### Assigned task A
Please list every rule that the Apple silicon passage below gives for avoiding issues with BOOL variables in universal binaries.
+++ Passage provided
Treat BOOL Variables as Binary Values

As a rule, the Objective-C BOOL type has only two appropriate values: YES or NO. On Apple silicon, the compiler defines the BOOL type to be a native bool, but on Intel-based Mac computers, it is a signed char. To avoid issues in universal binaries:

Never perform mathematical operations on BOOL variables.
Never increment or decrement BOOL variables.
Never assume the numerical value of a BOOL is anything other than 0 or 1.

To illustrate the problem, consider the following example:

int nBytes = 1024;
BOOL receivedBytes = nBytes;

if (receivedBytes) {
   printf("Success!\n");
} else {
   printf("Failure...\n");
}

On the x86_64 architecture, receivedBytes evaluates to 0, or false. On the arm64 architecture, receivedBytes evaluates to true. One way to fix the preceding code is to include two negation operators (!!) in front of the nBytes variable before assigning it to the receivedBytes variable, as shown in the following example:

int nBytes = 1024;
BOOL receivedBytes = !!nBytes;

Update Just-In-Time Compilers

Update the workflow of any just-in-time compilers to support Apple silicon, which prevent all memory pages from being simultaneously writable and executable. On Intel-based Mac computers, this same behavior applies only to apps that adopt the Hardened Runtime.

For more information, see Porting just-in-time compilers to Apple silicon.

Update C++ Code

The C++ ABI for Apple silicon matches the ABI for iOS devices, and not the ABI for Intel-based Mac computers. For information about the ABI, see iOS ABI Function Call Guide.
++++++
+++ Dataset extract
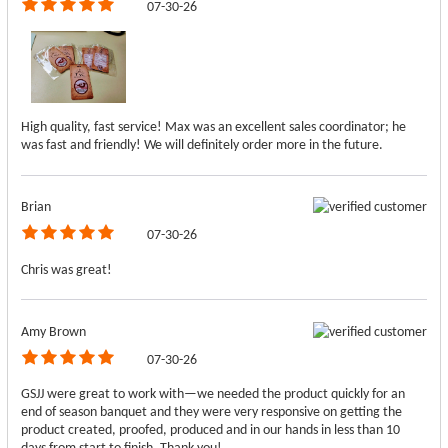
07-30-26
High quality, fast service! Max was an excellent sales coordinator; he
was fast and friendly! We will definitely order more in the future.
Brian
07-30-26
Chris was great!
Amy Brown
07-30-26
GSJJ were great to work with—we needed the product quickly for an
end of season banquet and they were very responsive on getting the
product created, proofed, produced and in our hands in less than 10
days from start to finish. Thank you!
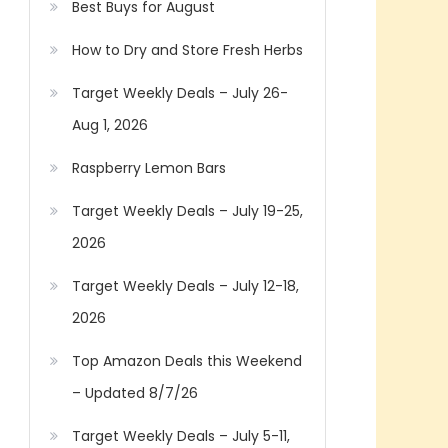
Best Buys for August
How to Dry and Store Fresh Herbs
Target Weekly Deals – July 26-
Aug 1, 2026
Raspberry Lemon Bars
Target Weekly Deals – July 19-25,
2026
Target Weekly Deals – July 12-18,
2026
Top Amazon Deals this Weekend
– Updated 8/7/26
Target Weekly Deals – July 5-11,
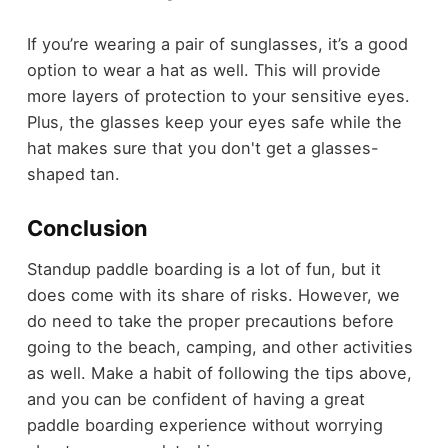
If you’re wearing a pair of sunglasses, it’s a good
option to wear a hat as well. This will provide
more layers of protection to your sensitive eyes.
Plus, the glasses keep your eyes safe while the
hat makes sure that you don't get a glasses-
shaped tan.
Conclusion
Standup paddle boarding is a lot of fun, but it
does come with its share of risks. However, we
do need to take the proper precautions before
going to the beach, camping, and other activities
as well. Make a habit of following the tips above,
and you can be confident of having a great
paddle boarding experience without worrying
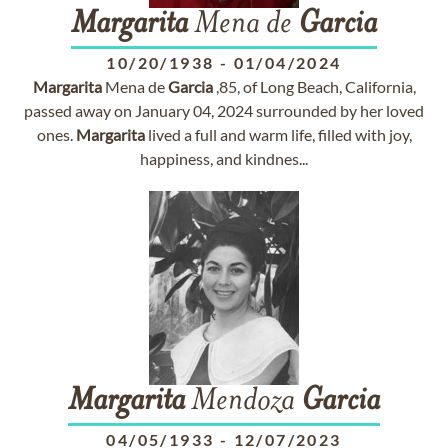
Margarita
Mena de
Garcia
10/20/1938
-
01/04/2024
Margarita
Mena de
Garcia
,85, of Long Beach, California,
passed away on January 04, 2024 surrounded by her loved
ones.
Margarita
lived a full and warm life, filled with joy,
happiness, and kindnes...
Margarita
Mendoza
Garcia
04/05/1933
-
12/07/2023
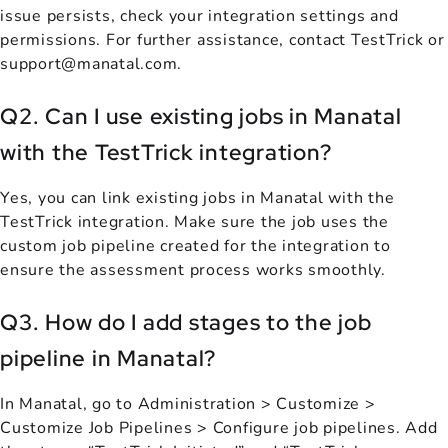
issue persists, check your integration settings and
permissions. For further assistance, contact TestTrick or
support@manatal.com.
Q2. Can I use existing jobs in Manatal
with the TestTrick integration?
Yes, you can link existing jobs in Manatal with the
TestTrick integration. Make sure the job uses the
custom job pipeline created for the integration to
ensure the assessment process works smoothly.
Q3. How do I add stages to the job
pipeline in Manatal?
In Manatal, go to Administration > Customize >
Customize Job Pipelines > Configure job pipelines. Add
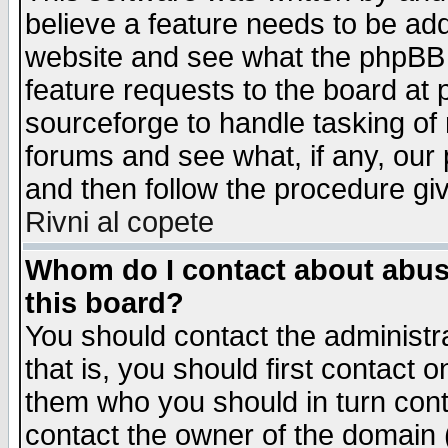
believe a feature needs to be ad
website and see what the phpBB 
feature requests to the board a
sourceforge to handle tasking of
forums and see what, if any, our 
and then follow the procedure gi
Rivni al copete
Whom do I contact about abusiv
this board?
You should contact the administra
that is, you should first contact
them who you should in turn conta
contact the owner of the domain (d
++++++
### Assigned task B
In the listing, revise the lines starting with the line containing "believe a feature needs to be ad" and going on through the line containing "that is, you should first contact" so that "board" becomes "forum", with everything else left unchanged. Return only those lines.

### Exercise output A
Never perform mathematical operations on BOOL variables.
Never increment or decrement BOOL variables.
Never assume the numerical value of a BOOL is anything other than 0 or 1.

### Exercise output B
believe a feature needs to be ad
website and see what the phpBB 
feature requests to the forum a
sourceforge to handle tasking of
forums and see what, if any, our 
and then follow the procedure gi
Rivni al copete
Whom do I contact about abusiv
this forum?
You should contact the administra
that is, you should first contact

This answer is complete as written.